Os efeitos de Belo Monte também são sentidos nos municípios vizinhos a Altamira, como denunciaram Brás e Josélia, integrantes da Comissão de Justiça e Paz de Brasil Novo. Eles relatam um aumento no número de acidentes na rodovia e o colapso no sistema de saúde do município. Josélia também lembrou o assassinato de dois agricultores durante um protesto na entrada do canteiro de obras de Belo Monte ocorrido no dia 18 de maio. “A polícia está querendo tratar como acidente de trânsito, mas todos sabemos que foi assassinato e exigimos justiça.”

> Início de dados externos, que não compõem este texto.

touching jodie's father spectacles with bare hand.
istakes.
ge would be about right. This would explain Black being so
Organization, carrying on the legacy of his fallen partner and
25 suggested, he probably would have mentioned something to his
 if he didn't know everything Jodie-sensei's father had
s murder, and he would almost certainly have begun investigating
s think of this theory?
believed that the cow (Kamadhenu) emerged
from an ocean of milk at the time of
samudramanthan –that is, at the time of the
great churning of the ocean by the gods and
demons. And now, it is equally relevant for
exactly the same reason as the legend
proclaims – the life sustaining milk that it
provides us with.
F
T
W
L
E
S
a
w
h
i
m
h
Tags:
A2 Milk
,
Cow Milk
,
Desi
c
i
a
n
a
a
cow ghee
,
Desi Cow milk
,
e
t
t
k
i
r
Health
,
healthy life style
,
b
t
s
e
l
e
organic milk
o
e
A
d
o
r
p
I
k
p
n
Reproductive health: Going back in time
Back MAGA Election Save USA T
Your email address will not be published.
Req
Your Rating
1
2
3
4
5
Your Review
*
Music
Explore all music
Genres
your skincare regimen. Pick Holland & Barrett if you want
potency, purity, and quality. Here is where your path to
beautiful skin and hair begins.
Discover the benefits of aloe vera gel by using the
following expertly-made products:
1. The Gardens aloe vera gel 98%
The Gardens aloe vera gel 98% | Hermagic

Lucivan, do sindicato dos professores, relatou que apenas um colégio de ensino médio foi reformado pela Norte Energia, e “após muita pressão dos alunos”. Ele relata que a evasão no ensino médio tem sido muito grande frente à obra e isso é preocupante. Além disso, a Norte Energia não construiu nenhuma escola nos reassentamentos, obrigando as crianças a fazerem longos trajetos diários de ônibus para estudar.

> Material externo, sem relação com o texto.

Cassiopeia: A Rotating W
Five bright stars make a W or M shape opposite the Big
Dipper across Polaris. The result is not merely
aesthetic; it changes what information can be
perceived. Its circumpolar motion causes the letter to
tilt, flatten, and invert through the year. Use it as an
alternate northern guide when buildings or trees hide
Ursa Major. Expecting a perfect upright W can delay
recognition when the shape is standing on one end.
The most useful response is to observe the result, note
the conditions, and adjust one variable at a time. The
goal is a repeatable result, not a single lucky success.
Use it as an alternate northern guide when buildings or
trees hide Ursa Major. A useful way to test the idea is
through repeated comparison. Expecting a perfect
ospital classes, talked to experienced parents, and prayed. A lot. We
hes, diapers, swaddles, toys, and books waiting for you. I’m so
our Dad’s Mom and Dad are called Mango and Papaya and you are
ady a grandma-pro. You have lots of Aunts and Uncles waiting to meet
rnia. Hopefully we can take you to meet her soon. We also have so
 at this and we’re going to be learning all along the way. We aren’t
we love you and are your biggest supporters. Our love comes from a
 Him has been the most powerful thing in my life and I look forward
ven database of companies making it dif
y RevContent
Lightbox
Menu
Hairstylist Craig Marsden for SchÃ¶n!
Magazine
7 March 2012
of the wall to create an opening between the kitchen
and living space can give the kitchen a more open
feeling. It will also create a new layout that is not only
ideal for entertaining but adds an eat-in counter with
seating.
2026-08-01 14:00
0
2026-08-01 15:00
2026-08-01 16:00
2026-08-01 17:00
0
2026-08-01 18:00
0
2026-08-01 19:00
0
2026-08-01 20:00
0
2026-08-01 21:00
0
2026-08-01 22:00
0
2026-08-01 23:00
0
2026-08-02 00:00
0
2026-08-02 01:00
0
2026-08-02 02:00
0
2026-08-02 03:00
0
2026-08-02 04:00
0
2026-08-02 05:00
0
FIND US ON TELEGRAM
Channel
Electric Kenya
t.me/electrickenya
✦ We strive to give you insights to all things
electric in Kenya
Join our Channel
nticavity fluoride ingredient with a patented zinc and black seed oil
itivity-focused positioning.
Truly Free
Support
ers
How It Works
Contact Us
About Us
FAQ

Problemas no reassentamento também foram relatados por Edizângela, que também é coordenadora do MAB e reassentada no bairro Jatobá junto com mais de 1000 famílias atingidas. Segundo ela, chega a faltar até água no reassentamento durante dias. Há uma estação de tratamento de esgoto dentro da área que não funciona e exala um mau cheiro diariamente, prejudicando o bem estar das famílias. O MAB também denunciou problemas no processo de remoção das famílias, em especial porque o número de casas construídas pela empresa é insuficiente para abrigar todos os atingidos. “São mais de 8 mil famílias cadastradas e menos de 5 mil casas. Qualquer ignorante vê que essa conta não fecha. Agora, a Norte Energia está passando por cima de qualquer critério de tratamento, tentando inclusive comprar o direito dos atingidos à casa”, afirmou Iury Paulino, do MAB.

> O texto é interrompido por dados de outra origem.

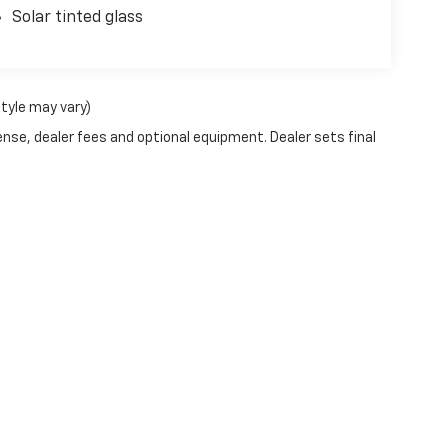
Solar tinted glass
style may vary)
ense, dealer fees and optional equipment. Dealer sets final
|
Privacy
| Witham Chevrolet La Porte City
|
800 HWY 218 N,
LA PORTE CITY,
IA
50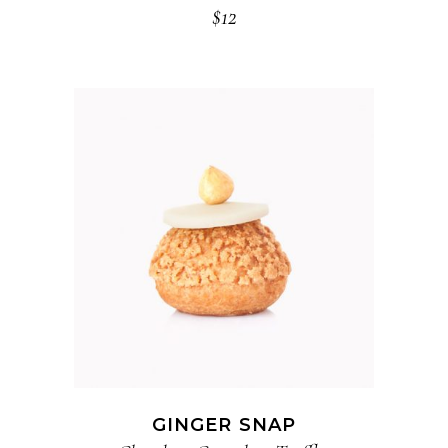
$
12
ADD TO CART
GINGER SNAP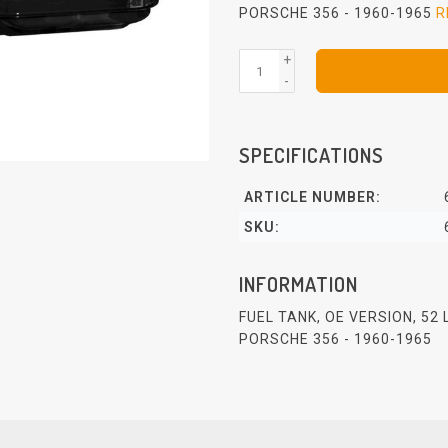
PORSCHE 356 - 1960-1965
R
+
-
SPECIFICATIONS
ARTICLE NUMBER:
SKU:
INFORMATION
FUEL TANK, OE VERSION, 52
PORSCHE 356 - 1960-1965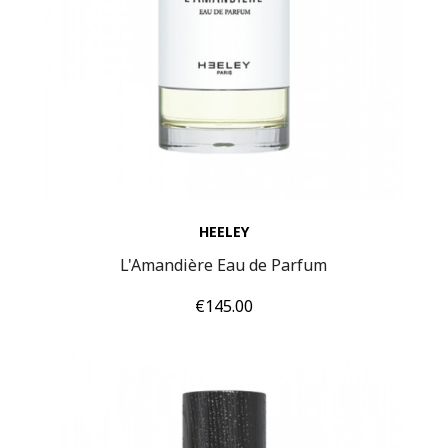
HEELEY
L'Amandière Eau de Parfum
Price
€145.00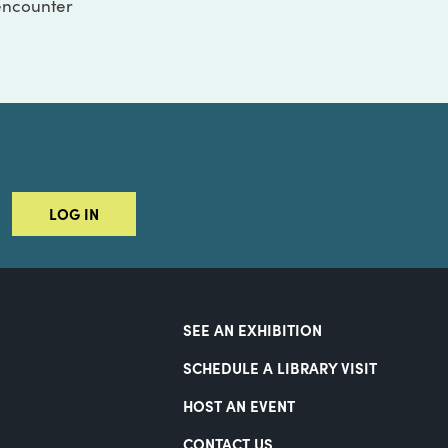
 encounter
LOG IN
SEE AN EXHIBITION
SCHEDULE A LIBRARY VISIT
HOST AN EVENT
CONTACT US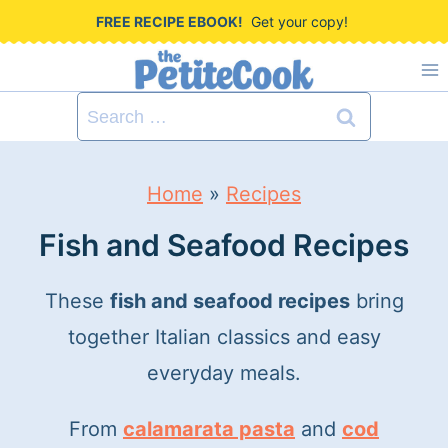
S
FREE RECIPE EBOOK!
Get your copy!
k
i
Search
p
for:
t
Home
»
Recipes
o
c
Fish and Seafood Recipes
o
These
fish and seafood recipes
bring
n
together Italian classics and easy
t
everyday meals.
e
n
From
calamarata pasta
and
cod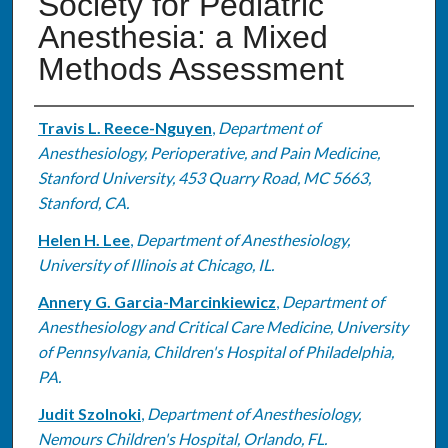
Society for Pediatric
Anesthesia: a Mixed
Methods Assessment
Authors
Travis L. Reece-Nguyen
,
Department of
Anesthesiology, Perioperative, and Pain Medicine,
Stanford University, 453 Quarry Road, MC 5663,
Stanford, CA.
Helen H. Lee
,
Department of Anesthesiology,
University of Illinois at Chicago, IL.
Annery G. Garcia-Marcinkiewicz
,
Department of
Anesthesiology and Critical Care Medicine, University
of Pennsylvania, Children's Hospital of Philadelphia,
PA.
Judit Szolnoki
,
Department of Anesthesiology,
Nemours Children's Hospital, Orlando, FL.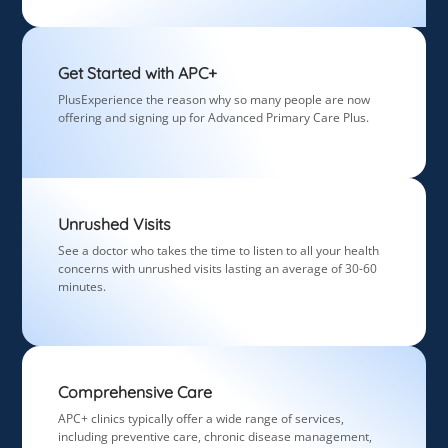
Get Started with APC+
PlusExperience the reason why so many people are now
offering and signing up for Advanced Primary Care Plus.
Unrushed Visits
See a doctor who takes the time to listen to all your health
concerns with unrushed visits lasting an average of 30-60
minutes.
Comprehensive Care
APC+ clinics typically offer a wide range of services,
including preventive care, chronic disease management,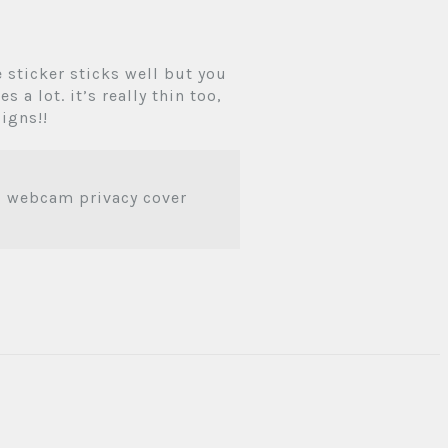
e sticker sticks well but you
 a lot. it’s really thin too,
signs!!
ag webcam privacy cover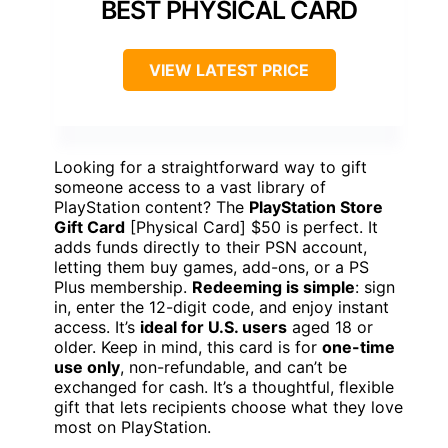
BEST PHYSICAL CARD
VIEW LATEST PRICE
Looking for a straightforward way to gift
someone access to a vast library of
PlayStation content? The
PlayStation Store
Gift Card
[Physical Card] $50 is perfect. It
adds funds directly to their PSN account,
letting them buy games, add-ons, or a PS
Plus membership.
Redeeming is simple
: sign
in, enter the 12-digit code, and enjoy instant
access. It’s
ideal for U.S. users
aged 18 or
older. Keep in mind, this card is for
one-time
use only
, non-refundable, and can’t be
exchanged for cash. It’s a thoughtful, flexible
gift that lets recipients choose what they love
most on PlayStation.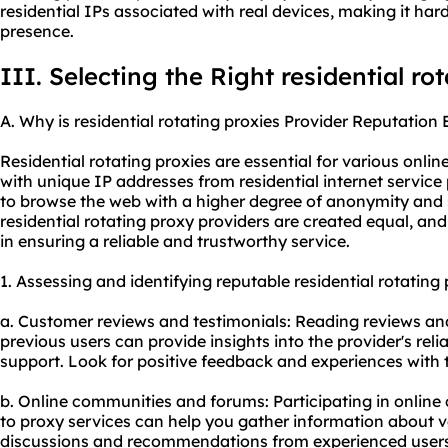
residential IPs associated with real devices, making it hard
presence.
III. Selecting the Right residential ro
A. Why is residential rotating proxies Provider Reputation 
Residential rotating proxies are essential for various online
with unique IP addresses from residential internet service 
to browse the web with a higher degree of anonymity and s
residential rotating proxy providers are created equal, and 
in ensuring a reliable and trustworthy service.
1. Assessing and identifying reputable residential rotating 
a. Customer reviews and testimonials: Reading reviews and
previous users can provide insights into the provider's rel
support. Look for positive feedback and experiences with t
b. Online communities and forums: Participating in onlin
to
proxy services
can help you gather information about va
discussions and recommendations from experienced users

O MAB e o Xingu Vivo denunciaram ainda o processo de criminalização dos atingidos e dos movimentos sociais, através do uso de interditos proibitórios. O Movimento também denunciou a contratação de uma milícia armada para intimidar os moradores das áreas alagadas a não construírem mais casas, além da presença de um coronel reformado da PM para espionar as atividades das organizações.
Vitória do Xingu
Após a atividade, o grupo foi a Vitória do Xingu conhecer a realidade das ocupações urbanas motivadas pelo aumento no custo de vida devido à barragem.Vitória do Xingu se transformou no município mais rico da região, pois o Imposto Sobre Serviço (ISS) devido a Belo Monte já rendeu para a prefeitura mais de R$ 300 milhões (frente a uma arrecadação de R$ 17 milhões anuais). Porém, a população não vem sentido esse benefício, pois há mais de 1000 famílias vivendo em ocupações urbanas sofrendo diariamente com a ameaça de despejo.